[WORK REQUIRED]: Show each line of the rows below that contains the word "Mara".

Records from a dataset:
=======

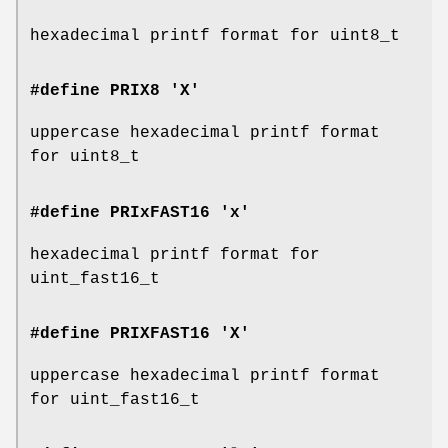
hexadecimal printf format for uint8_t
#define PRIX8 'X'
uppercase hexadecimal printf format
for uint8_t
#define PRIxFAST16 'x'
hexadecimal printf format for
uint_fast16_t
#define PRIXFAST16 'X'
uppercase hexadecimal printf format
for uint_fast16_t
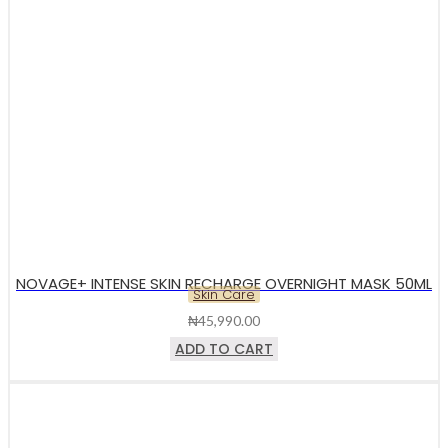
NOVAGE+ INTENSE SKIN RECHARGE OVERNIGHT MASK 50ML
Skin Care
₦
45,990.00
ADD TO CART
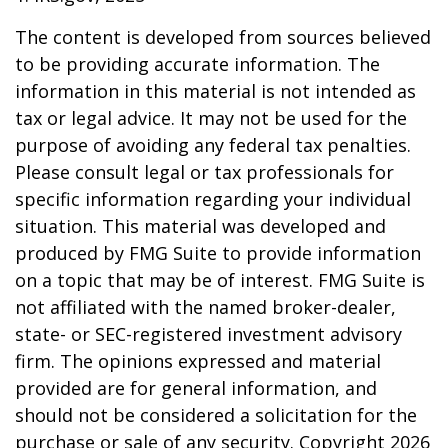
The content is developed from sources believed
to be providing accurate information. The
information in this material is not intended as
tax or legal advice. It may not be used for the
purpose of avoiding any federal tax penalties.
Please consult legal or tax professionals for
specific information regarding your individual
situation. This material was developed and
produced by FMG Suite to provide information
on a topic that may be of interest. FMG Suite is
not affiliated with the named broker-dealer,
state- or SEC-registered investment advisory
firm. The opinions expressed and material
provided are for general information, and
should not be considered a solicitation for the
purchase or sale of any security. Copyright
2026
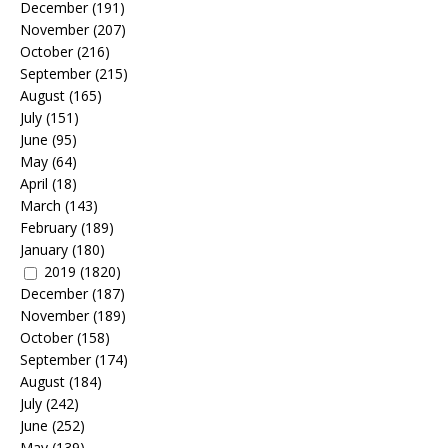
December
(191)
November
(207)
October
(216)
September
(215)
August
(165)
July
(151)
June
(95)
May
(64)
April
(18)
March
(143)
February
(189)
January
(180)
2019
(1820)
December
(187)
November
(189)
October
(158)
September
(174)
August
(184)
July
(242)
June
(252)
May
(139)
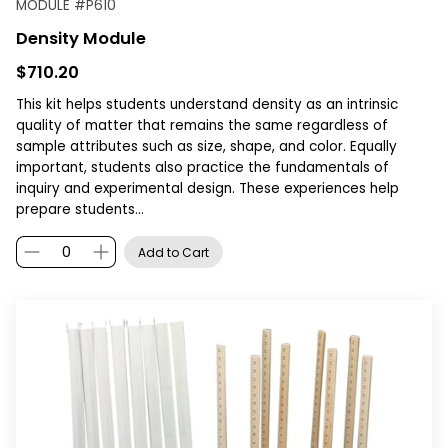
MODULE
#
P610
Density Module
$710.20
This kit helps students understand density as an intrinsic
quality of matter that remains the same regardless of
sample attributes such as size, shape, and color. Equally
important, students also practice the fundamentals of
inquiry and experimental design. These experiences help
prepare students…
Add to Cart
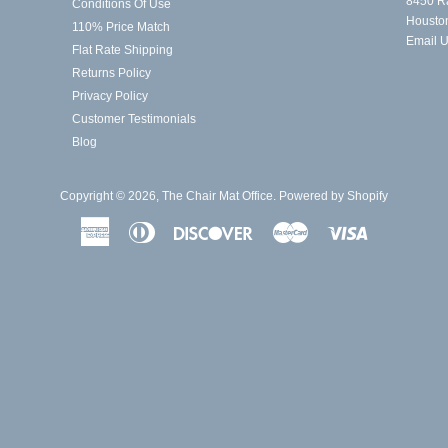
8450 R
Conditions Of Use
Housto
110% Price Match
Email 
Flat Rate Shipping
Returns Policy
Privacy Policy
Customer Testimonials
Blog
Copyright © 2026,
The Chair Mat Office
.
Powered by Shopify
American
Diners
Discover
Master
Visa
Express
Club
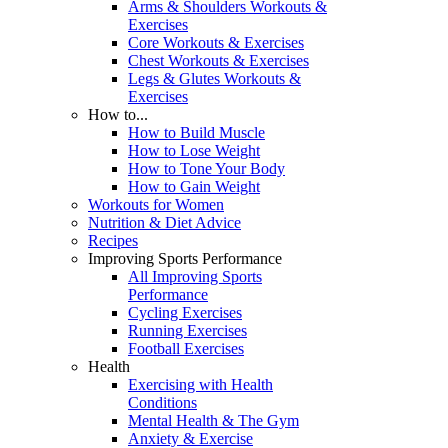
Arms & Shoulders Workouts &
Exercises
Core Workouts & Exercises
Chest Workouts & Exercises
Legs & Glutes Workouts &
Exercises
How to...
How to Build Muscle
How to Lose Weight
How to Tone Your Body
How to Gain Weight
Workouts for Women
Nutrition & Diet Advice
Recipes
Improving Sports Performance
All Improving Sports
Performance
Cycling Exercises
Running Exercises
Football Exercises
Health
Exercising with Health
Conditions
Mental Health & The Gym
Anxiety & Exercise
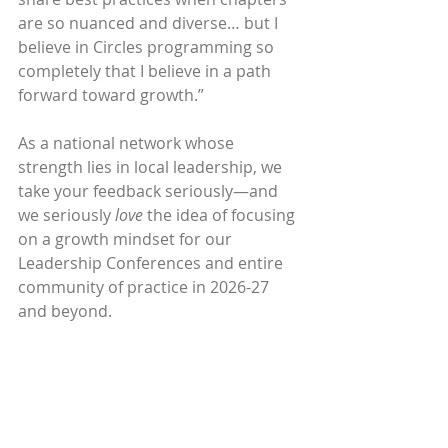
are so nuanced and diverse… but I 
believe in Circles programming so 
completely that I believe in a path 
forward toward growth.”
As a national network whose 
strength lies in local leadership, we 
take your feedback seriously—and 
we seriously 
love
 the idea of focusing 
on a growth mindset for our 
Leadership Conferences and entire 
community of practice in 2026-27 
and beyond. 
So we leave the question with you, 
Circle Leaders and participants at 
every level: 
How can Circles USA 
embody our growth mindset at the 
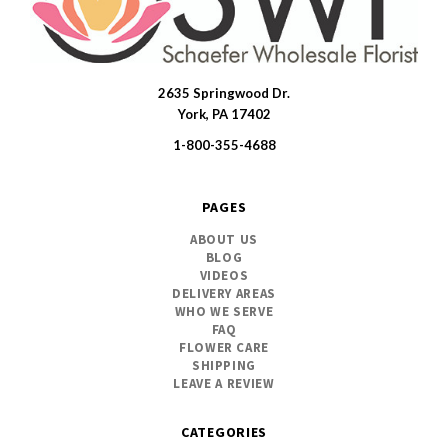
2635 Springwood Dr.
SWFlorist
York, PA 17402
1-800-355-4688
PAGES
ABOUT US
BLOG
VIDEOS
DELIVERY AREAS
WHO WE SERVE
FAQ
FLOWER CARE
SHIPPING
LEAVE A REVIEW
CATEGORIES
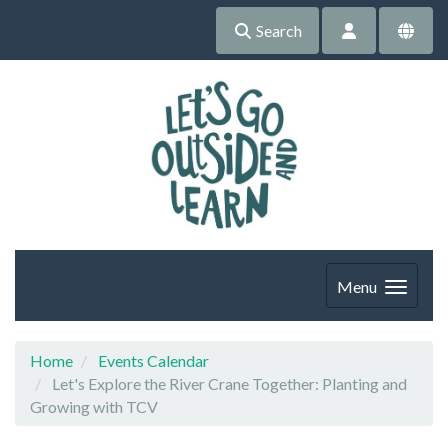
Search
Menu
Home
Events Calendar
Let's Explore the River Crane Together: Planting and
Growing with TCV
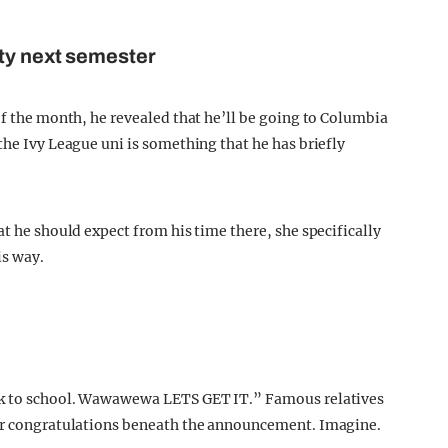
ity next semester
of the month, he revealed that he’ll be going to Columbia
the Ivy League uni is something that he has briefly
at he should expect from his time there, she specifically
is way.
ack to school. Wawawewa LETS GET IT.” Famous relatives
eir congratulations beneath the announcement. Imagine.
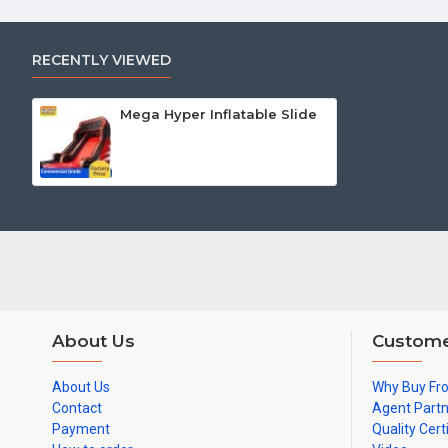
RECENTLY VIEWED
Mega Hyper Inflatable Slide
About Us
Custome
About Us
Why Buy Fr
Contact
Agent Part
Payment
Quality Cert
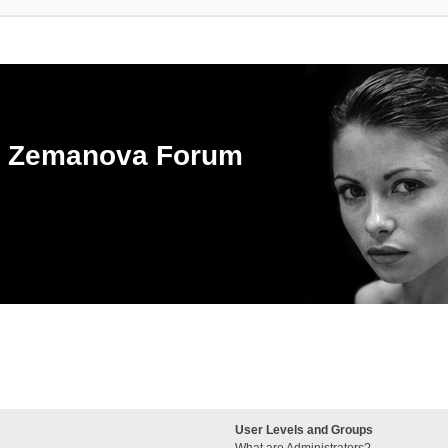
ka Zemanova Forum
User Levels and Groups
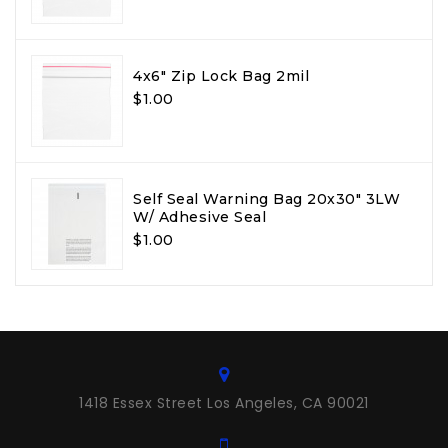
4x6" Zip Lock Bag 2mil
$1.00
Self Seal Warning Bag 20x30" 3LW
W/ Adhesive Seal
$1.00
1418 Essex Street Los Angeles, CA 90021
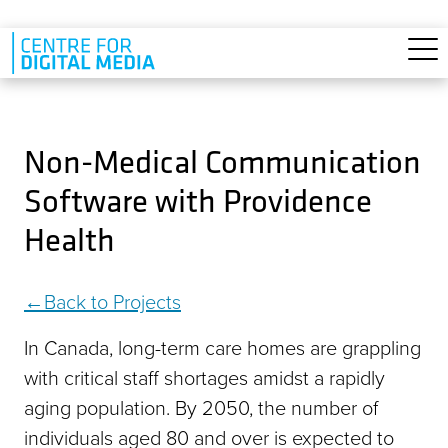
Skip to main content
Non-Medical Communication
Software with Providence
Health
Back to Projects
In Canada, long-term care homes are grappling
with critical staff shortages amidst a rapidly
aging population. By 2050, the number of
individuals aged 80 and over is expected to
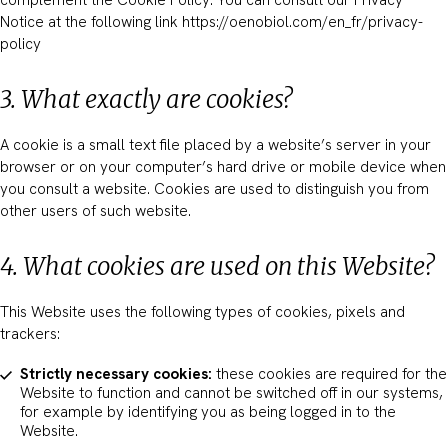
complement the Cookie Policy. You can consult our Privacy
Notice at the following link https://oenobiol.com/en_fr/privacy-
policy
3. What exactly are cookies?
A cookie is a small text file placed by a website’s server in your
browser or on your computer’s hard drive or mobile device when
you consult a website. Cookies are used to distinguish you from
other users of such website.
4. What cookies are used on this Website?
This Website uses the following types of cookies, pixels and
trackers:
Strictly necessary cookies:
these cookies are required for the
Website to function and cannot be switched off in our systems,
for example by identifying you as being logged in to the
Website.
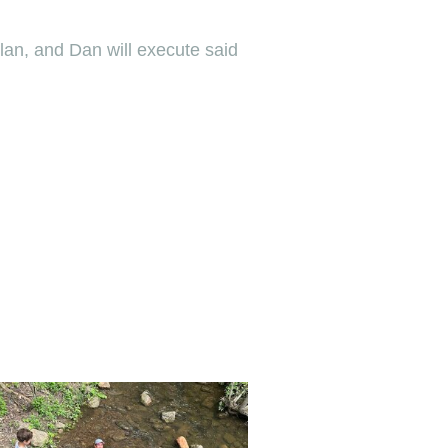
plan, and Dan will execute said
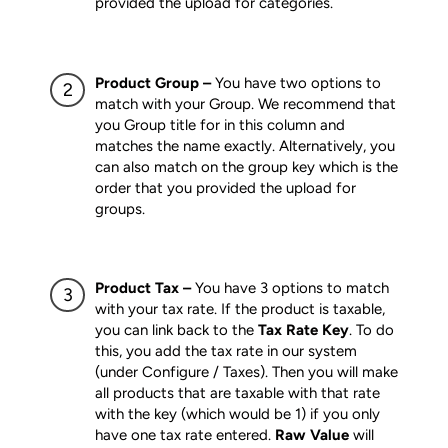
provided the upload for categories.
Product Group –
You have two options to
match with your Group. We recommend that
you Group title for in this column and
matches the name exactly. Alternatively, you
can also match on the group key which is the
order that you provided the upload for
groups.
Product Tax –
You have 3 options to match
with your tax rate. If the product is taxable,
you can link back to the
Tax Rate Key
. To do
this, you add the tax rate in our system
(under Configure / Taxes). Then you will make
all products that are taxable with that rate
with the key (which would be 1) if you only
have one tax rate entered.
Raw Value
will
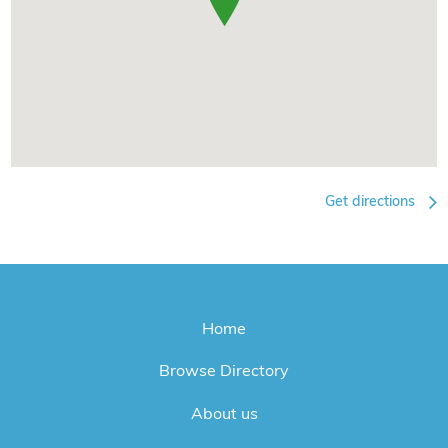
Get directions
Home
Browse Directory
About us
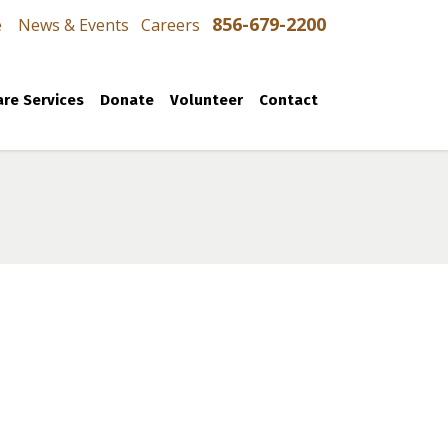
856-679-2200
e
News & Events
Careers
re Services
Donate
Volunteer
Contact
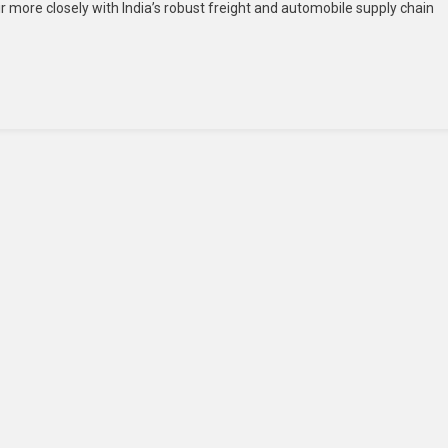
mir more closely with India’s robust freight and automobile supply chain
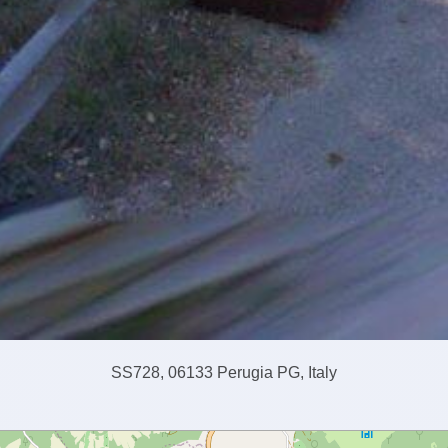
SS728, 06133 Perugia PG, Italy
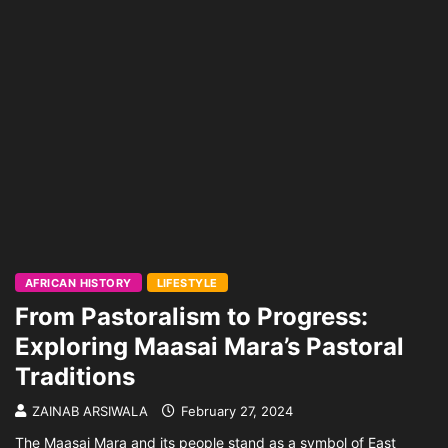
AFRICAN HISTORY
LIFESTYLE
From Pastoralism to Progress:
Exploring Maasai Mara’s Pastoral
Traditions
ZAINAB ARSIWALA
February 27, 2024
The Maasai Mara and its people stand as a symbol of East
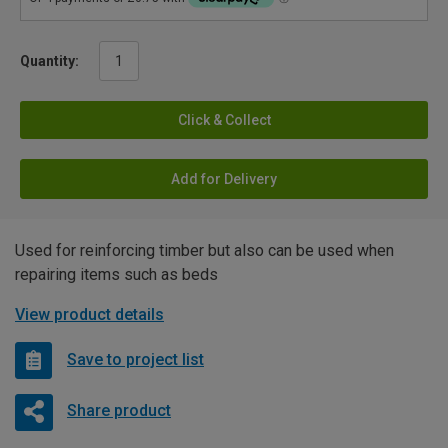
Quantity:
Click & Collect
Add for Delivery
Used for reinforcing timber but also can be used when
repairing items such as beds
View product details
Save to project list
Share product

=======

[EXERCISE RESULT]:
Exploring Maasai Mara’s Pastoral
The Maasai Mara and its people stand as a symbol of East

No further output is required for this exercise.